▶ _Quoted passage_:
Segment Open
Physicians and parents often opt for simpler CT scans instead. But those scans involve radiation and also don’t image soft tissue nearly as well as MRIs. “Pediatricians have to accept a sub-optimal test,” he said.

MRI imaging for children is such a problem, the National Institutes of Health has made funding research in the area — including Vasanawala’s and Arias’s work — a priority.

“We know MRI can do many wonderful things for adults, but children have been left behind,” said Guoying Liu, who directs the MRI program at the National Institute of Biomedical Imaging and Bioengineering and has funded more than a dozen projects that focus on younger patients. “When I first arrived here eight years ago, there was zero technology development for children. There was nothing. I was shocked.”
Segment Closed
▶ _Information shown_:
Segment Open
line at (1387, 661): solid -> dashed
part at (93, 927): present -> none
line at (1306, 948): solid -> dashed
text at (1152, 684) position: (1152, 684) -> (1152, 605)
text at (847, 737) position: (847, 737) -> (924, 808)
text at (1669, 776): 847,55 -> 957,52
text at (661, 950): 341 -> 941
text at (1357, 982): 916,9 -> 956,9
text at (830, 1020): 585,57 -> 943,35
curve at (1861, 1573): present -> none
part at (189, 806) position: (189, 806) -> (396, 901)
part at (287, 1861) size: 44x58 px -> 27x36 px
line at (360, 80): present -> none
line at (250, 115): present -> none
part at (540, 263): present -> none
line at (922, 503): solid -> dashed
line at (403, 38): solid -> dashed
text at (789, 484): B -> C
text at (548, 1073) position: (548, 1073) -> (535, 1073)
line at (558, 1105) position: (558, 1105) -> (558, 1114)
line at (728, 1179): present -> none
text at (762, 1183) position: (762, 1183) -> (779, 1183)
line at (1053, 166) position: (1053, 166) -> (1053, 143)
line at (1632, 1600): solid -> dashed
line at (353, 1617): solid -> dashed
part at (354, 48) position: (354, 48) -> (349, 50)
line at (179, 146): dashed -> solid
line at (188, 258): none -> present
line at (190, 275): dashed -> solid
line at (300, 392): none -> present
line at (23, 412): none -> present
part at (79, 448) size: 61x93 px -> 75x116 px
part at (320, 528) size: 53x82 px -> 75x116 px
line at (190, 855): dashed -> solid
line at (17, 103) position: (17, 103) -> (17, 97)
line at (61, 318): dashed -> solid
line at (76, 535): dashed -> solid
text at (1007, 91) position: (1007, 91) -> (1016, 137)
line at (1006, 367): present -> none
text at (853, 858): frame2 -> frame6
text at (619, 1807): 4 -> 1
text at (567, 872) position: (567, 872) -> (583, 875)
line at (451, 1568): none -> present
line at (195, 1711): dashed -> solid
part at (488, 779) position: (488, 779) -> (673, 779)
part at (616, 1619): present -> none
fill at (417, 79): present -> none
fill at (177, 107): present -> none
Segment Closed
▶ _Required actions_:
1. Reproduce the part of the passage on pediatric MRI starting at "Physicians and parents" and ending at "work — a priority.".
2. In the passage on pediatric MRI, what program does Guoying Liu direct?

▶ _Responses in order_:
1.
Physicians and parents often opt for simpler CT scans instead. But those scans involve radiation and also don’t image soft tissue nearly as well as MRIs. “Pediatricians have to accept a sub-optimal test,” he said.

MRI imaging for children is such a problem, the National Institutes of Health has made funding research in the area — including Vasanawala’s and Arias’s work — a priority.

2. The MRI program at the National Institute of Biomedical Imaging and Bioengineering.